El intermedio era una fórmula que también se empleó excepcionalmente con películas muy largas. Recuerdo una sesión en el cine Urgel de Lo que el viento se llevó con un necesario y oportuno intermedio y otra pausa en Ben-Hur, esa gran superficie espacio-tiempo. En otra ocasión, en Roma, leí que Fellini y otros grandes directores clamaban contra los cortes publicitarios de sus películas en televisión. Se organizaban, protestaban, firmaban manifiestos y despertaban las simpatías de los aficionados al cine. Luego, una noche, fui a ver una película y comprobé que los cines romanos también hacían un intermezzo publicitario con independencia de que la cinta fuera larga, mediana o corta.

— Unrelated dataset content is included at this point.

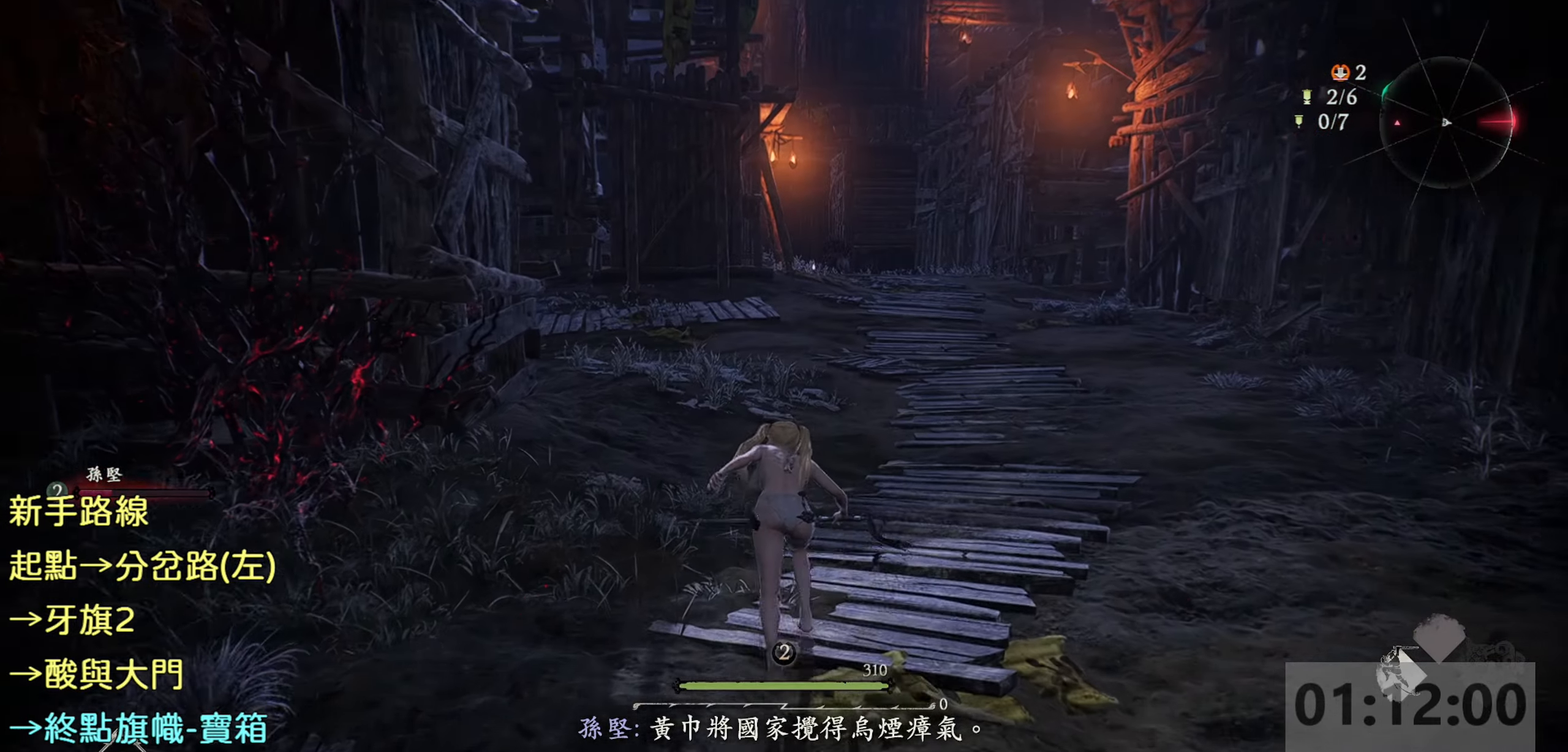
{"buttons": [], "left_stick": "up", "right_stick": "center", "events": []}
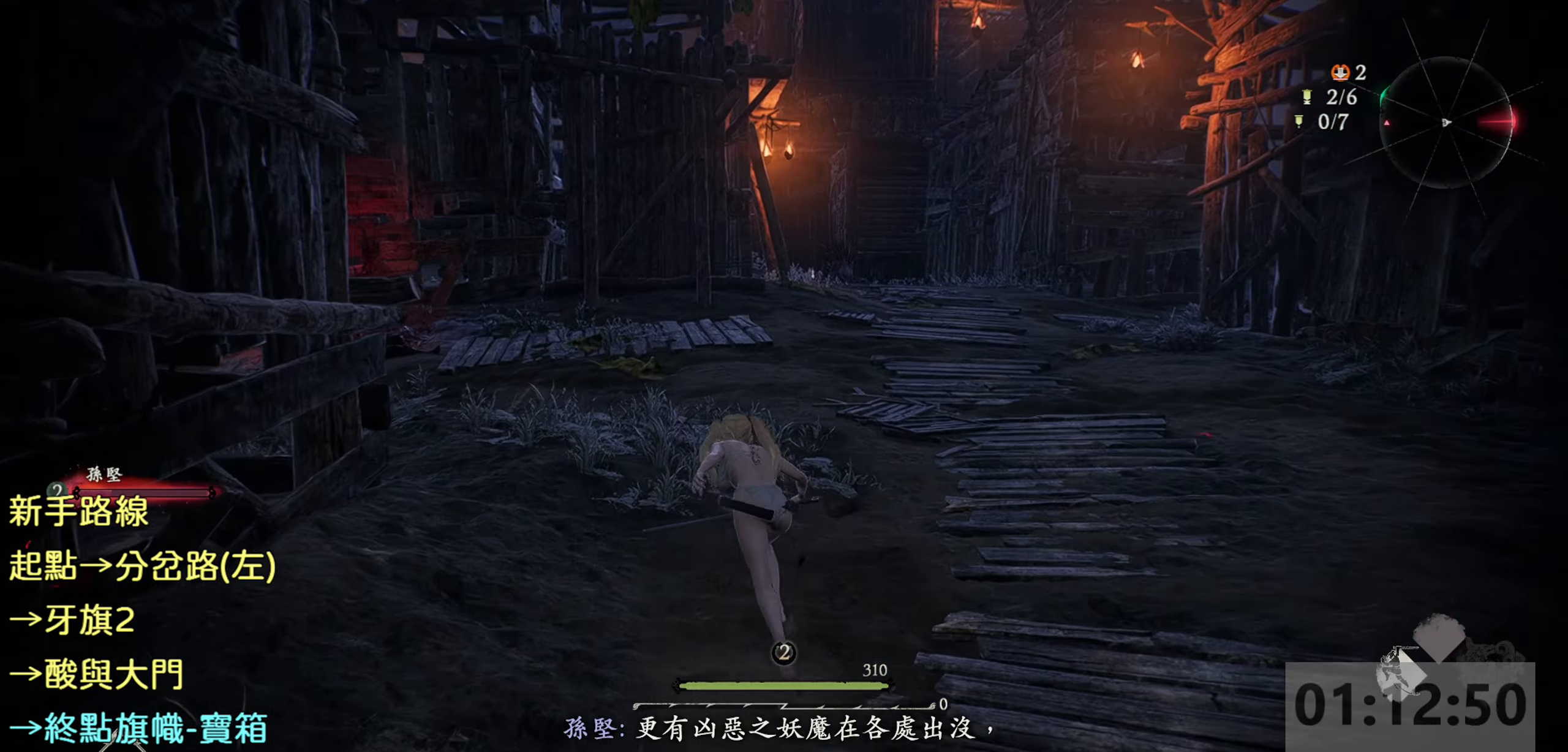
{"buttons": [], "left_stick": "up", "right_stick": "center", "events": []}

En otras palabras: Fellini toleraba una interrupción pero no más. Esta opción, además de justificar la visita a los mostradores de venta de refrescos y palomitas y aumentar así los beneficios, también coincide con los hábitos de los espectadores más jóvenes, que, acostumbrados a la liturgia televisiva, soportan con dificultad la obligatoriedad del silencio y de cierta compostura. Se mueven, comentan en voz alta las escenas, consultan sus teléfonos a ver si han recibido mensajes, entran, salen y dan la sensación de estar allí casi por obligación. Uno acaba deseando que Superman aparezca, se los lleve lejos y nos deje, a los trasnochados nostálgicos de este extraño vicio, el placer (casi nunca entre las nalgas) de disfrutar dignamente de la película. Pero es un pensamiento contraproducente ya que, nos guste o no, el cine ya no vive de respetuosos y fieles devotos como Jordi Torras, sino de toda esta generación del móvil, enemigos del silencio.